Christensen: Journalism, certainly, and publishing broadly. Anything supported by advertising. That all of this is being disrupted is now beyond question.
And then I think higher education is just on the edge of the crevasse. Generally, universities are doing very well financially, so they don’t feel from the data that their world is going to collapse.
But I think even five years from now these enterprises are going to be in real trouble.
Howe: Why is higher education vulnerable?
Christensen: The availability of online learning. It will take root in its simplest applications, then just get better and better. You know, Harvard Business School doesn’t teach accounting anymore, because there’s a a guy out of BYU whose online accounting course is so good. He is extraordinary, and our accounting faculty, on average, is average.

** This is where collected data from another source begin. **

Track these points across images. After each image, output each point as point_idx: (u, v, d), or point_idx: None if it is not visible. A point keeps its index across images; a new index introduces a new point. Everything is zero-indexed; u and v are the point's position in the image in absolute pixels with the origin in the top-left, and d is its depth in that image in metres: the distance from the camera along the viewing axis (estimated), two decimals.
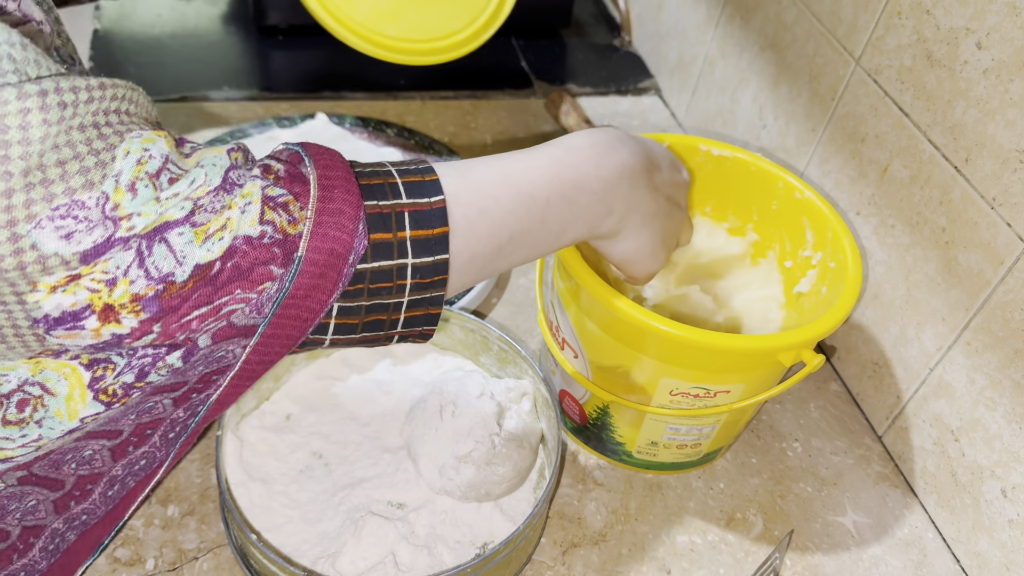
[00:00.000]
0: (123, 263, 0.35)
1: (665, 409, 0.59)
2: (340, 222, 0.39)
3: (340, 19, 0.78)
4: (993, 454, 0.61)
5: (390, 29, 0.80)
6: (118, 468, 0.46)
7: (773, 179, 0.67)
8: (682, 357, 0.56)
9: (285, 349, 0.42)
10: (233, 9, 1.13)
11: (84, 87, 0.35)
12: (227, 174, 0.38)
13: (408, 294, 0.43)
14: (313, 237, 0.39)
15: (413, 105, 1.01)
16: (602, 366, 0.60)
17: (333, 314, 0.42)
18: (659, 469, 0.67)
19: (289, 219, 0.39)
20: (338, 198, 0.40)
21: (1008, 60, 0.57)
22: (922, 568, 0.64)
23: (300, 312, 0.40)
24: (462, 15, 0.83)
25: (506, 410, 0.62)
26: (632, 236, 0.52)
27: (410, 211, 0.42)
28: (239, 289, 0.38)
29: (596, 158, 0.48)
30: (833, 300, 0.58)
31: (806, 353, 0.56)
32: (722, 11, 0.95)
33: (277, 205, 0.38)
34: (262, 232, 0.38)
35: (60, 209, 0.34)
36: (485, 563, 0.52)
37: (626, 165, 0.50)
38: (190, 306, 0.37)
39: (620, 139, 0.50)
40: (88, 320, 0.35)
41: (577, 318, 0.60)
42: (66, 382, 0.39)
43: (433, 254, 0.42)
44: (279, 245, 0.38)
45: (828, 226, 0.63)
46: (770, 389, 0.60)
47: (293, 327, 0.41)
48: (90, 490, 0.46)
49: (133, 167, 0.36)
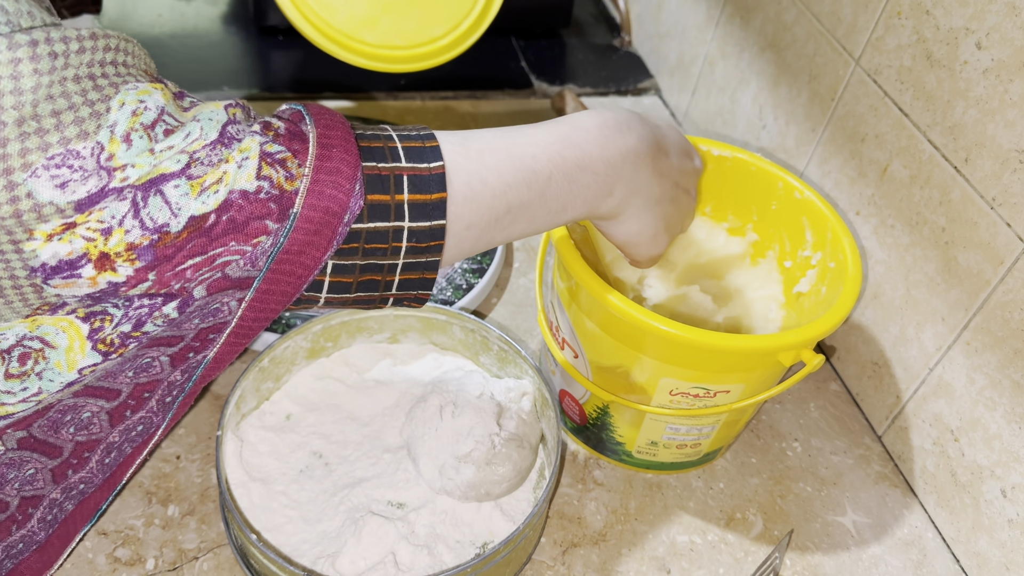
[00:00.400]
0: (118, 213, 0.36)
1: (665, 409, 0.59)
2: (337, 181, 0.40)
3: (318, 27, 0.77)
4: (993, 454, 0.61)
5: (369, 36, 0.79)
6: (115, 434, 0.46)
7: (773, 179, 0.67)
8: (682, 357, 0.56)
9: (280, 305, 0.42)
10: (233, 9, 1.13)
11: (75, 37, 0.36)
12: (225, 128, 0.39)
13: (403, 256, 0.43)
14: (309, 194, 0.39)
15: (413, 105, 1.01)
16: (602, 366, 0.60)
17: (328, 271, 0.42)
18: (659, 469, 0.67)
19: (286, 175, 0.39)
20: (336, 157, 0.40)
21: (1008, 60, 0.57)
22: (922, 568, 0.64)
23: (295, 268, 0.40)
24: (443, 21, 0.82)
25: (506, 410, 0.62)
26: (634, 219, 0.52)
27: (409, 175, 0.42)
28: (234, 241, 0.38)
29: (602, 139, 0.48)
30: (833, 300, 0.58)
31: (806, 353, 0.56)
32: (722, 11, 0.95)
33: (275, 161, 0.39)
34: (258, 187, 0.38)
35: (55, 158, 0.35)
36: (485, 563, 0.52)
37: (631, 149, 0.49)
38: (184, 255, 0.37)
39: (629, 122, 0.50)
40: (84, 268, 0.36)
41: (577, 318, 0.60)
42: (65, 335, 0.39)
43: (430, 219, 0.42)
44: (275, 200, 0.38)
45: (828, 226, 0.63)
46: (770, 389, 0.60)
47: (288, 283, 0.41)
48: (87, 458, 0.47)
49: (128, 118, 0.36)
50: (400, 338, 0.69)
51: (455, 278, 0.77)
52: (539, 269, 0.65)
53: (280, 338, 0.63)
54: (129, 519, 0.59)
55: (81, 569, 0.56)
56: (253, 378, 0.61)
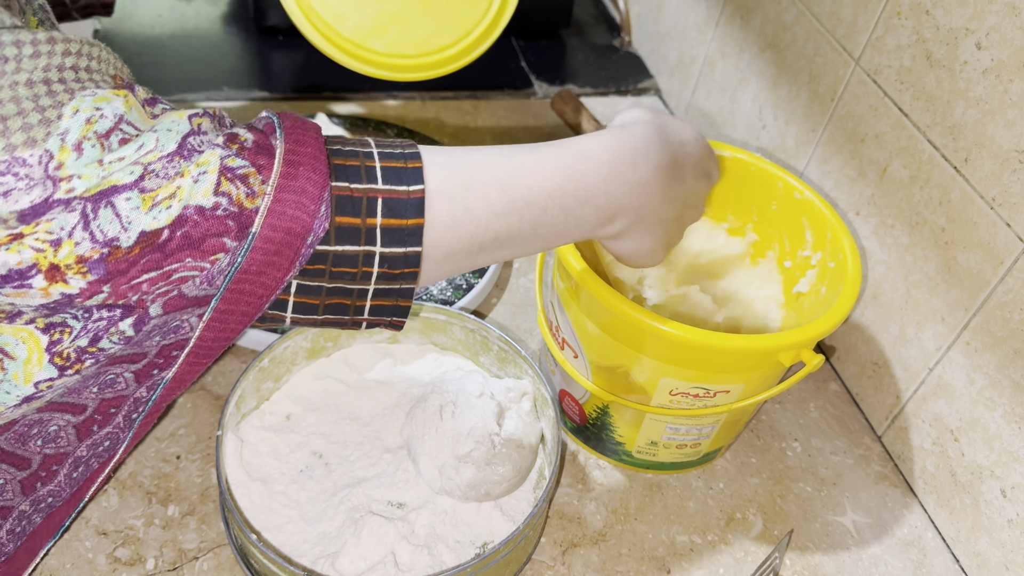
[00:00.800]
0: (67, 224, 0.35)
1: (665, 409, 0.59)
2: (301, 201, 0.38)
3: (327, 35, 0.77)
4: (992, 454, 0.61)
5: (377, 44, 0.78)
6: (83, 448, 0.46)
7: (773, 179, 0.67)
8: (682, 357, 0.56)
9: (241, 325, 0.41)
10: (233, 9, 1.13)
11: (29, 41, 0.35)
12: (185, 140, 0.37)
13: (374, 282, 0.41)
14: (270, 214, 0.38)
15: (413, 105, 1.01)
16: (602, 366, 0.60)
17: (292, 291, 0.41)
18: (659, 469, 0.67)
19: (247, 192, 0.37)
20: (303, 176, 0.38)
21: (1008, 60, 0.57)
22: (921, 568, 0.64)
23: (254, 288, 0.39)
24: (453, 30, 0.81)
25: (506, 410, 0.62)
26: (632, 240, 0.50)
27: (384, 197, 0.40)
28: (190, 258, 0.37)
29: (610, 174, 0.45)
30: (832, 300, 0.58)
31: (806, 353, 0.56)
32: (722, 11, 0.95)
33: (235, 177, 0.37)
34: (216, 203, 0.37)
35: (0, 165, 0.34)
36: (485, 563, 0.52)
37: (642, 181, 0.47)
38: (138, 270, 0.36)
39: (647, 149, 0.47)
40: (35, 279, 0.35)
41: (577, 318, 0.60)
42: (24, 346, 0.38)
43: (404, 245, 0.40)
44: (234, 218, 0.37)
45: (828, 226, 0.63)
46: (770, 389, 0.60)
47: (248, 303, 0.40)
48: (55, 471, 0.46)
49: (81, 126, 0.35)
50: (400, 338, 0.69)
51: (455, 278, 0.77)
52: (539, 269, 0.65)
53: (280, 338, 0.63)
54: (129, 519, 0.59)
55: (81, 569, 0.56)
56: (253, 378, 0.61)
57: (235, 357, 0.70)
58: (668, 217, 0.51)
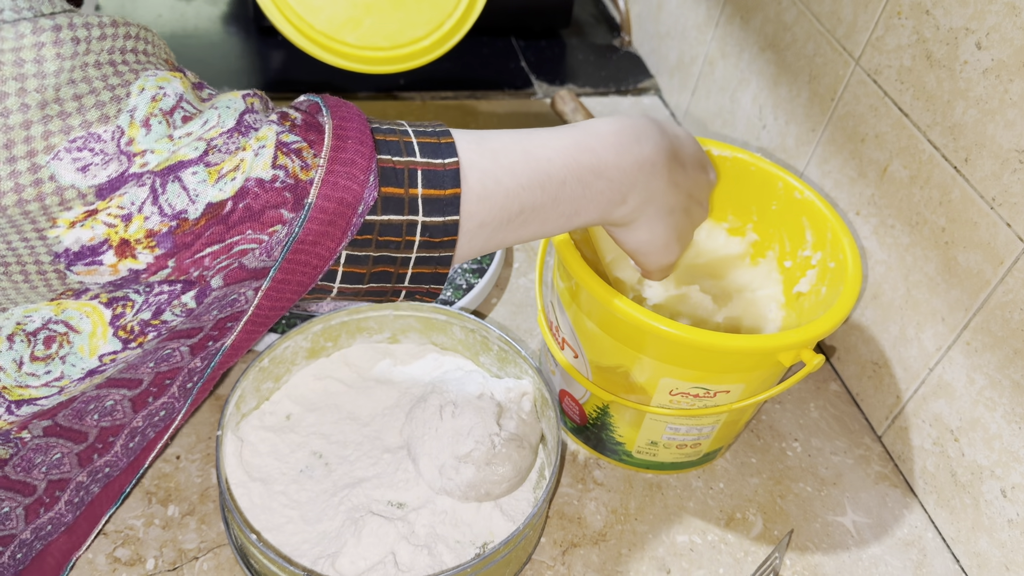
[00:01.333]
0: (138, 199, 0.36)
1: (665, 409, 0.59)
2: (351, 172, 0.40)
3: (299, 28, 0.76)
4: (993, 454, 0.61)
5: (350, 37, 0.78)
6: (139, 419, 0.47)
7: (773, 179, 0.67)
8: (682, 357, 0.56)
9: (296, 295, 0.42)
10: (233, 9, 1.13)
11: (97, 24, 0.36)
12: (242, 117, 0.39)
13: (416, 250, 0.43)
14: (324, 185, 0.39)
15: (413, 105, 1.01)
16: (602, 366, 0.60)
17: (341, 261, 0.42)
18: (659, 469, 0.67)
19: (302, 165, 0.39)
20: (351, 148, 0.40)
21: (1008, 60, 0.57)
22: (922, 568, 0.64)
23: (310, 258, 0.41)
24: (425, 22, 0.80)
25: (506, 410, 0.62)
26: (646, 227, 0.52)
27: (424, 169, 0.42)
28: (250, 230, 0.38)
29: (618, 147, 0.48)
30: (833, 300, 0.58)
31: (806, 353, 0.56)
32: (722, 11, 0.95)
33: (291, 151, 0.39)
34: (274, 176, 0.38)
35: (77, 141, 0.35)
36: (485, 563, 0.52)
37: (647, 158, 0.49)
38: (203, 243, 0.38)
39: (647, 130, 0.50)
40: (106, 255, 0.36)
41: (577, 318, 0.60)
42: (88, 320, 0.39)
43: (444, 214, 0.42)
44: (290, 190, 0.39)
45: (828, 226, 0.63)
46: (770, 389, 0.60)
47: (303, 272, 0.41)
48: (112, 442, 0.48)
49: (148, 103, 0.37)
50: (400, 338, 0.69)
51: (455, 278, 0.77)
52: (539, 269, 0.65)
53: (280, 338, 0.63)
54: (129, 519, 0.59)
55: (81, 569, 0.56)
56: (253, 378, 0.61)
57: None
58: (675, 204, 0.52)
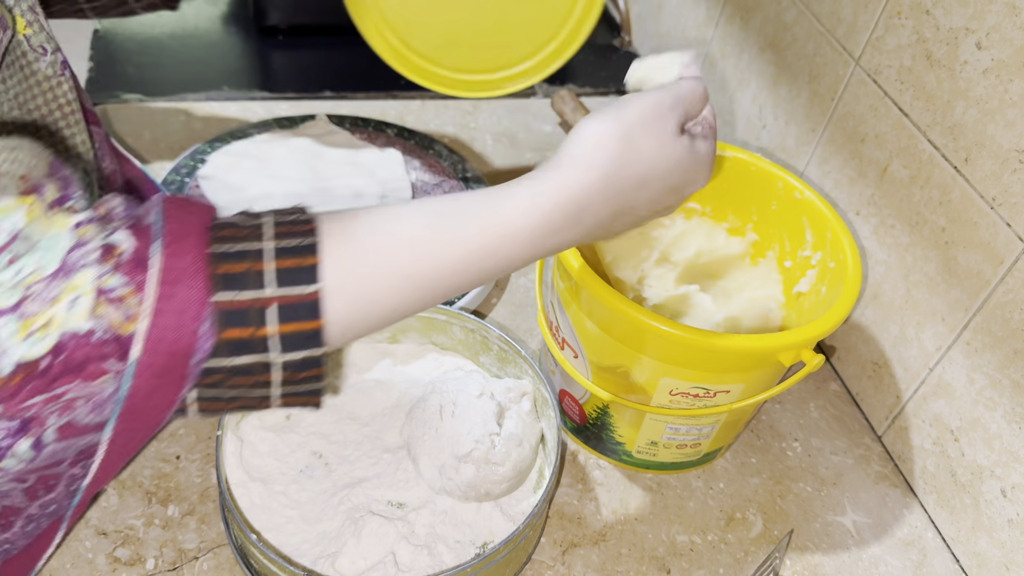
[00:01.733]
0: None
1: (665, 409, 0.59)
2: (181, 321, 0.36)
3: (396, 50, 0.74)
4: (993, 454, 0.61)
5: (448, 61, 0.75)
6: (34, 507, 0.48)
7: (773, 179, 0.67)
8: (682, 357, 0.56)
9: (146, 438, 0.39)
10: (233, 9, 1.13)
11: None
12: (67, 257, 0.35)
13: (277, 387, 0.39)
14: (149, 338, 0.35)
15: (413, 105, 1.01)
16: (602, 366, 0.60)
17: (193, 398, 0.39)
18: (659, 469, 0.67)
19: (124, 316, 0.35)
20: (181, 295, 0.36)
21: (1008, 60, 0.57)
22: (922, 568, 0.64)
23: (148, 409, 0.37)
24: (526, 47, 0.77)
25: (506, 410, 0.62)
26: None
27: (279, 303, 0.37)
28: (77, 380, 0.35)
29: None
30: (833, 300, 0.58)
31: (806, 353, 0.56)
32: (722, 11, 0.95)
33: (111, 299, 0.35)
34: (91, 330, 0.35)
35: None
36: (485, 563, 0.52)
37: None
38: (26, 394, 0.35)
39: (579, 213, 0.43)
40: None
41: (577, 318, 0.60)
42: None
43: (305, 348, 0.38)
44: (112, 343, 0.35)
45: (828, 226, 0.63)
46: (770, 389, 0.60)
47: (145, 422, 0.38)
48: (12, 521, 0.49)
49: None
50: (400, 338, 0.69)
51: None
52: (539, 269, 0.65)
53: None
54: (129, 519, 0.59)
55: (81, 569, 0.56)
56: None
57: None
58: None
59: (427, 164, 0.89)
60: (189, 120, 0.93)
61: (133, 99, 0.95)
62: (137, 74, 0.98)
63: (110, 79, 0.97)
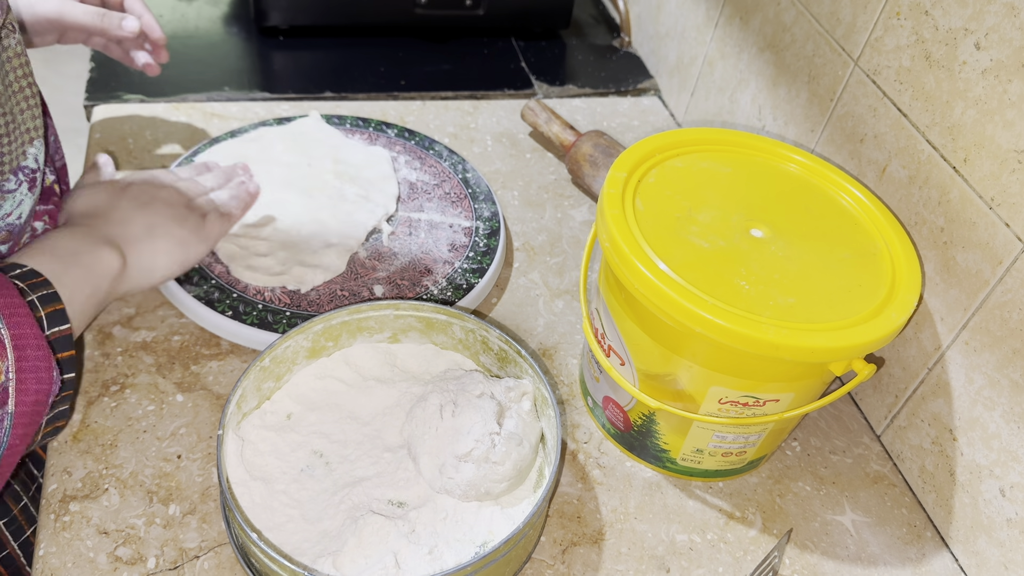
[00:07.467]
0: None
1: (713, 417, 0.59)
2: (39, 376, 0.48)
3: None
4: (991, 453, 0.61)
5: None
6: None
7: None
8: (730, 361, 0.55)
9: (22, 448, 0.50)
10: (234, 10, 1.13)
11: None
12: None
13: None
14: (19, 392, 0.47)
15: (413, 105, 1.01)
16: (649, 373, 0.60)
17: None
18: (703, 476, 0.66)
19: None
20: (31, 356, 0.48)
21: (1007, 60, 0.57)
22: (920, 567, 0.64)
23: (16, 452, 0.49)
24: None
25: (506, 409, 0.62)
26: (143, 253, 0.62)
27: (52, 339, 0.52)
28: None
29: None
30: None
31: (857, 363, 0.55)
32: (721, 12, 0.95)
33: None
34: None
35: None
36: (485, 562, 0.52)
37: None
38: None
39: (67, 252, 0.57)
40: None
41: (624, 325, 0.59)
42: None
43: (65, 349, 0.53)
44: None
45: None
46: (818, 400, 0.59)
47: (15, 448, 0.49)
48: None
49: None
50: (400, 337, 0.69)
51: (455, 278, 0.77)
52: (583, 274, 0.65)
53: (281, 337, 0.63)
54: (130, 518, 0.59)
55: (82, 568, 0.56)
56: (254, 377, 0.62)
57: (236, 356, 0.71)
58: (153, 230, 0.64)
59: (427, 164, 0.89)
60: (189, 120, 0.94)
61: (133, 99, 0.95)
62: (137, 74, 0.98)
63: (110, 79, 0.97)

Howe: What happens to all our institutions of advanced learning?
Christensen: Some will survive. Most will evolve hybrid models, in which universities license some courses from an online provider like Coursera but then provide more-specialized courses in person. Hybrids are actually a principle regardless of industry. If you want to use a new technology in a mainstream existing market, it has to be a hybrid. It’s like the electric car.
If you want to have a viable electric car, you have to ask if there is a market where the customers want a car that won’t go far or fast. The answer is, parents of teenagers would love to put their teens in a car that won’t go far or fast. Little by little, the technology will emerge to take it on longer trips. But if you want to have this new technology employed on the California freeways right now, it has to be a hybrid like a Prius, where you take the best of the old with the best of the new.

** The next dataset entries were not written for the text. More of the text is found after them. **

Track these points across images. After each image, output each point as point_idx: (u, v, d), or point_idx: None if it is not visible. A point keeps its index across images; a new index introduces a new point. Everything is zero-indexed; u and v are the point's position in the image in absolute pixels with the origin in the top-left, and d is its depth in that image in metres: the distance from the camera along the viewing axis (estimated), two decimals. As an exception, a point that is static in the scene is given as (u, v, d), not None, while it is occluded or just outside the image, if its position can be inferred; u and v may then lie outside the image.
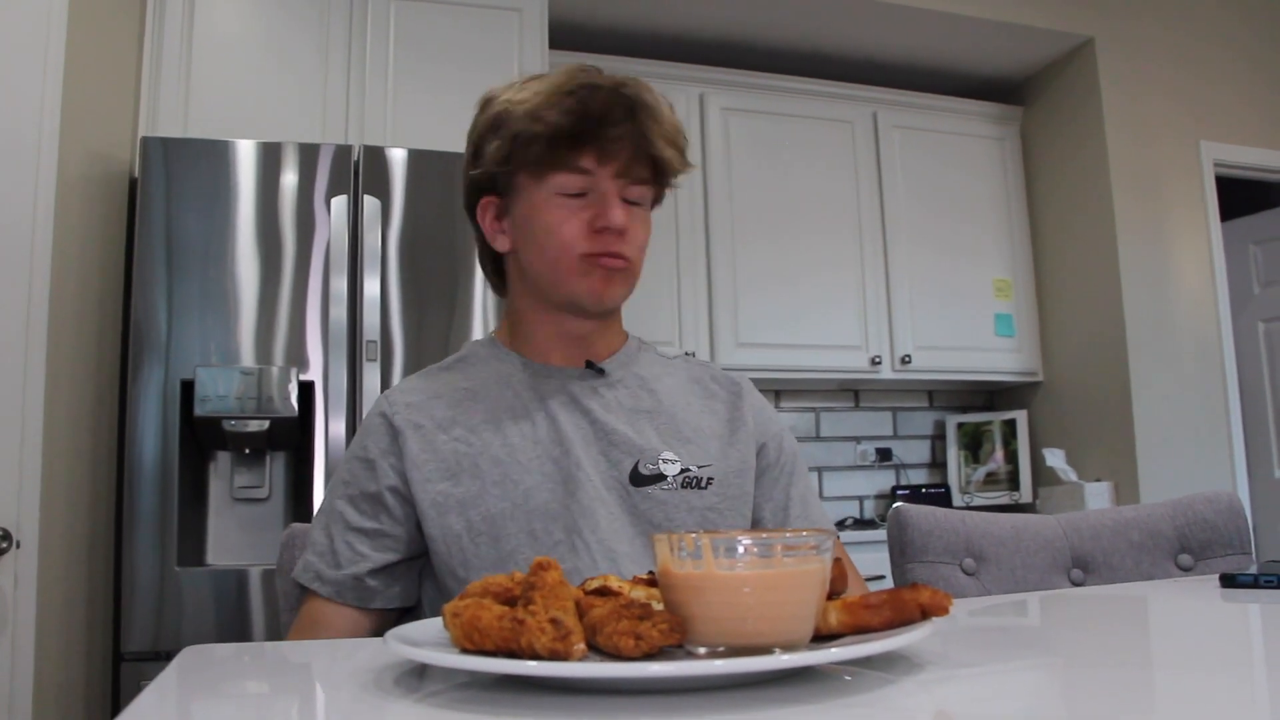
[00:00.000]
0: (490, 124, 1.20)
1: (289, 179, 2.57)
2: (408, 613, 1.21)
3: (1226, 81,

Monticello College is certainly not a disruptive technology, nor will we be competing with large universities any time soon. But we are positioned perfectly to take advantage of emerging disruptive technologies and we do occupy a unique niche and employ the hybrid concept creatively.
We believe that just like the bursting of the 2008 real estate bubble, there exists a higher education “tuition” bubble and that over the next five to ten years it will burst creating a real crisis for higher education. Our business model and academic structure is designed to accommodate these coming changes and provide stability and high quality liberal education for decades to come.